Depois da terapia eu descobri que tá tudo bem a gente ter vários erros dos quais estamos arrependidos. Nada do que a gente faça vai mudar a situação que já passou, só nos resta aprender com aquilo e escolher não repetir o erro. Mas se acontecer de novo, tudo bem também. Não saiu como a gente esperava, mas continuamos tentando novamente não errar naquilo.
Depois da terapia eu descobri que tem várias situações que saem do nosso controle, e que, por vezes, tomamos a culpa por algo que não foi erro nosso. Tendemos a assumir responsabilidades que não são nossas, seja para provar a si mesmo que é capaz (mesmo não sendo) ou para provar aos outros (ninguém liga).

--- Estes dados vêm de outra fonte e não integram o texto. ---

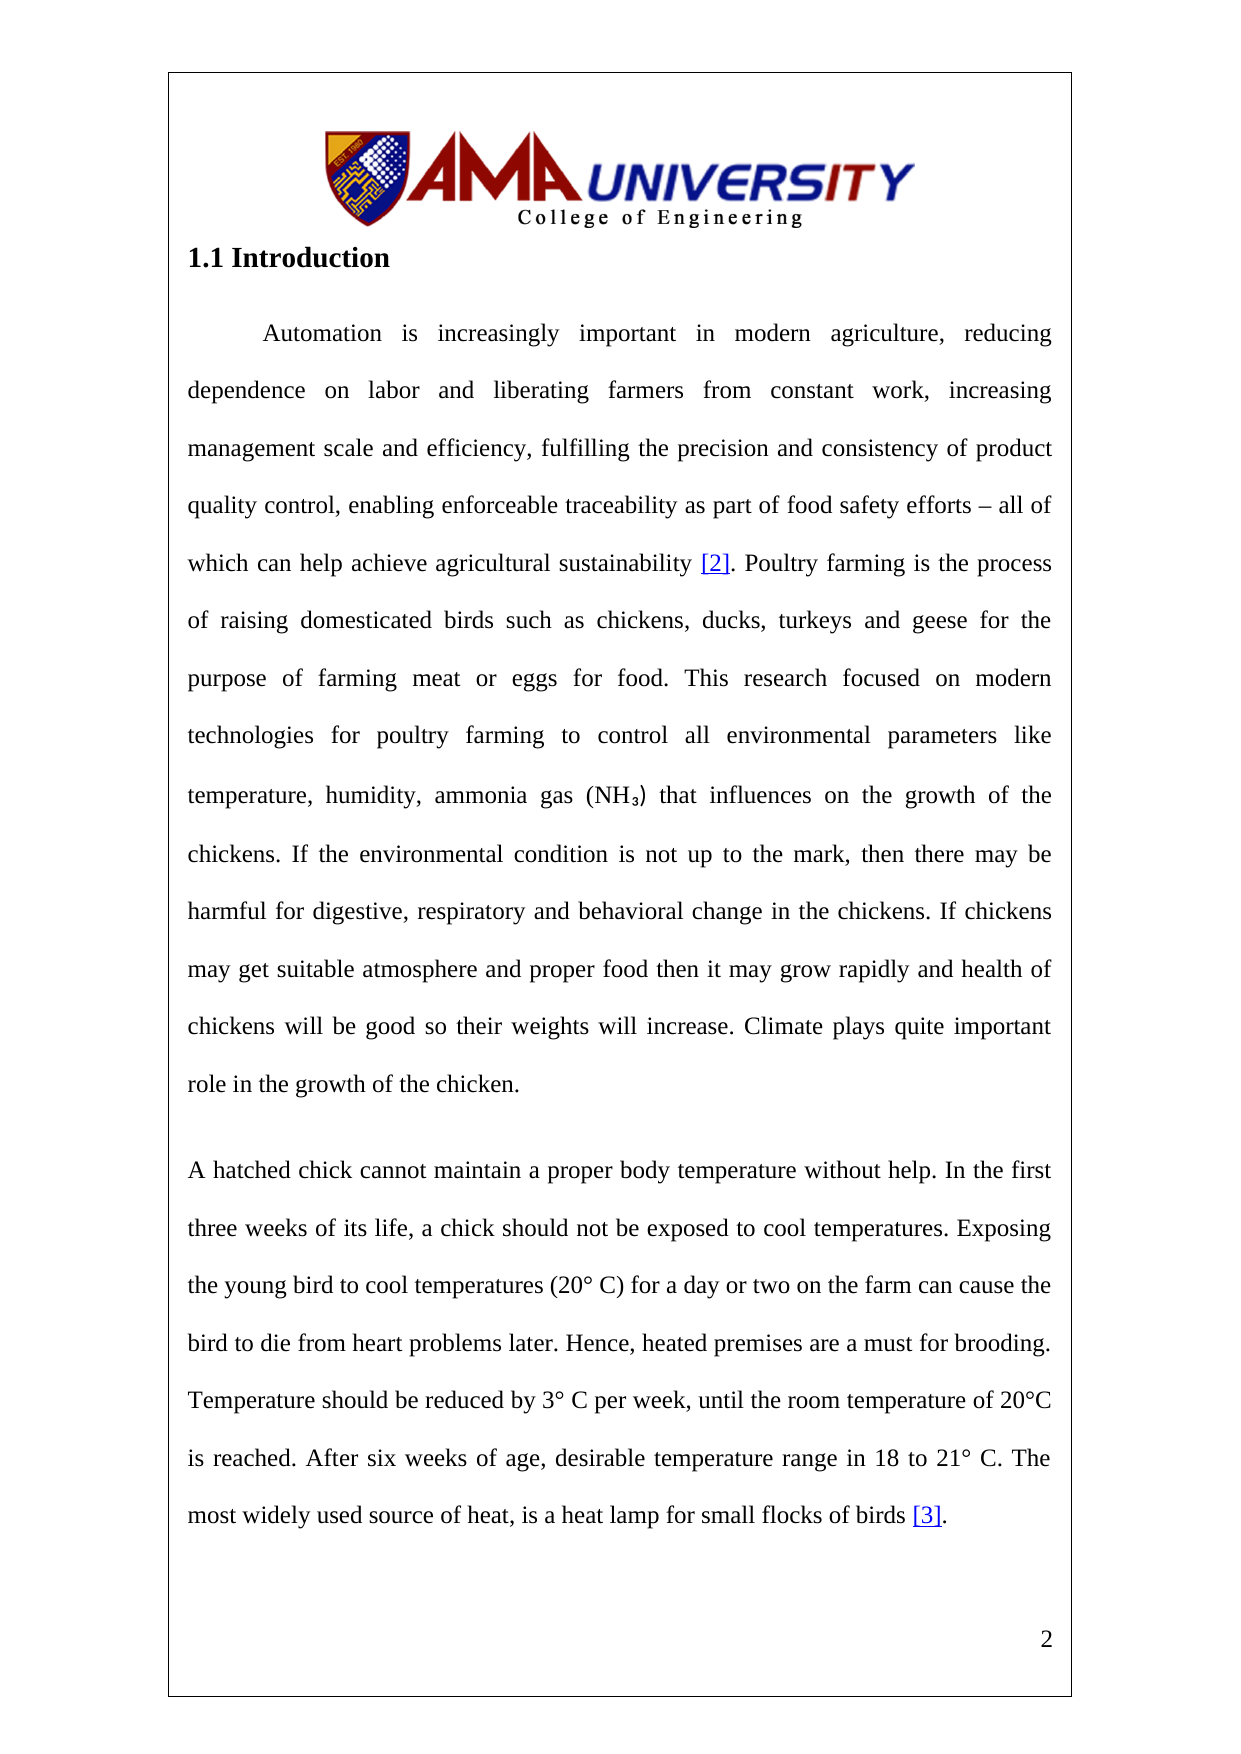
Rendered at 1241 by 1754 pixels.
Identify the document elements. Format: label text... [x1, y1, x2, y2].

text A hatched chick cannot maintain a proper body temperature without help. In the first three weeks of its life, a chick should not be exposed to cool temperatures. Exposing the young bird to cool temperatures (20° C) for a day or two on the farm can cause the bird to die from heart problems later. Hence, heated premises are a must for brooding. Temperature should be reduced by 3° C per week, until the room temperature of 20°C is reached. After six weeks of age, desirable temperature range in 18 to 21° C. The most widely used source of heat, is a heat lamp for small flocks of birds [3]. [187, 1156, 1053, 1529]
picture [325, 131, 915, 228]
subtitle 1.1 Introduction [187, 240, 1053, 273]
text Automation is increasingly important in modern agriculture, reducing dependence on labor and liberating farmers from constant work, increasing management scale and efficiency, fulfilling the precision and consistency of product quality control, enabling enforceable traceability as part of food safety efforts – all of which can help achieve agricultural sustainability [2]. Poultry farming is the process of raising domesticated birds such as chickens, ducks, turkeys and geese for the purpose of farming meat or eggs for food. This research focused on modern technologies for poultry farming to control all environmental parameters like temperature, humidity, ammonia gas (NH₃) that influences on the growth of the chickens. If the environmental condition is not up to the mark, then there may be harmful for digestive, respiratory and behavioral change in the chickens. If chickens may get suitable atmosphere and proper food then it may grow rapidly and health of chickens will be good so their weights will increase. Climate plays quite important role in the growth of the chicken. [187, 318, 1053, 1098]
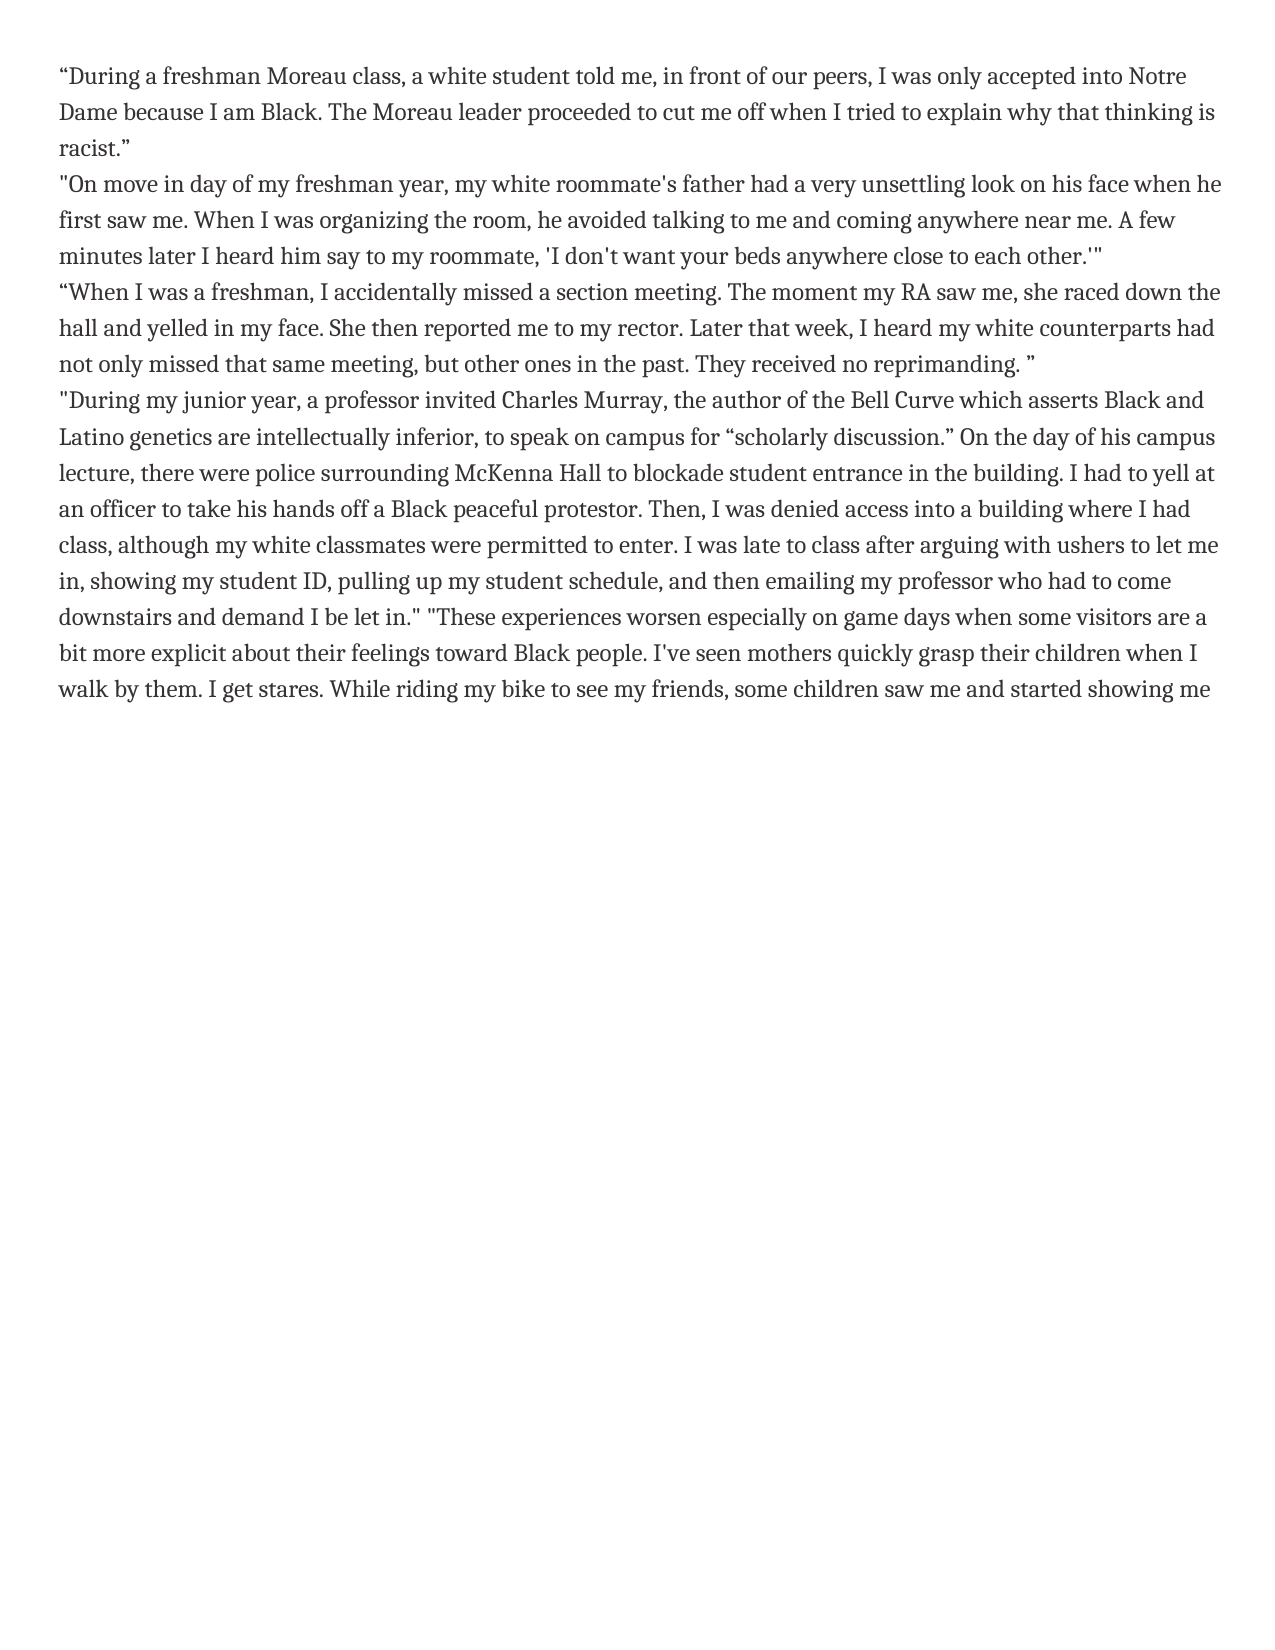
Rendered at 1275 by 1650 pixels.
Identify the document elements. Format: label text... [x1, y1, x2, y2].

Depois da terapia eu entendi que somos singulares. Não há ninguém com os nossos trejeitos, nossas condutas, nossas atitudes, nosso caráter, nossa maneira de ver o mundo, nosso jeito de dormir, nossa maneira de vestir, de olhar a vida e de dar amor ao outro. Algumas características semelhantes não nos define como iguais.
Depois da terapia eu descobri o amor. O amor próprio. Aquele que se acha que tem quando a autoestima está elevada, quando o cabelo e as roupas estão bonitos. Aquele que se acha que tem por estar menosprezando as outras pessoas ou o que elas pensam. O amor próprio é tão difícil, tão dolorido. Dizer “não” para coisas que se queria dizer muito um “SIM!”, porque sabe que lá frente vai fazer mal. Impor limites, mesmo que seja a pessoas a quem se ama. Lembrar que a pessoa principal de nossas vidas somos nós mesmos, e que, sem nós, não somos nada. Parece fácil, até mesmo clichê, mas todo mundo esquece. Acaba cedendo ao mundo. Cede o seu conforto, o seu bem estar em prol de agradar aos outros. Respeitar a si mesmo e ao seu espaço e tempo pessoal é uma luta constante, que os outros não entendem, porque também estão acostumados a ceder para agradar a outros.
Depois da terapia eu entendi que podemos mudar aquilo em nós que não nos agrada mais. Ninguém precisa ser o mesmo a vida toda. Pode mudar, tá tudo bem. Começando a passos de formiga: um dia erra, no outro também, mas um dia consegue, no outro erra. A nossa mudança não é um processo linear, pelo contrário, é um gráfico: cheio de altos e baixos. Não cabe a ninguém nos julgar pelos baixos!
Depois da terapia eu descobri que as nossas dores não são alvo de julgamento de ninguém. Não existe comparação em relação a velocidade de cura de determinados pontos. Ninguém é melhor porque supera as coisas rapidamente. Respeitar o nosso tempo é fundamental. Assim como decidir sair de uma situação que não nos cabe mais também é necessário. Não podemos viver somente da dor, mas temos que aprender com aquilo e reagir em algum momento. Novamente: não é um processo linear.
Depois da terapia eu entendi que a resiliência é necessária diante das coisas as quais não podemos fazer nada para mudar, porque não depende de nós. Se não depende de mim, não posso permitir que aquele problema acabe com o meu emocional. O jeito é esperar e continuar a vida, da melhor forma possível, vivendo um dia de cada vez.
Depois da terapia eu descobri e entendi um montão de coisas que antes não me foi dito. Coisas óbvias, mas nem tanto. E ainda tem muitas coisas que vou descobrir, porque não vou parar. Ser e se reconhecer no mundo em que vivemos é necessário para não sermos esmagados.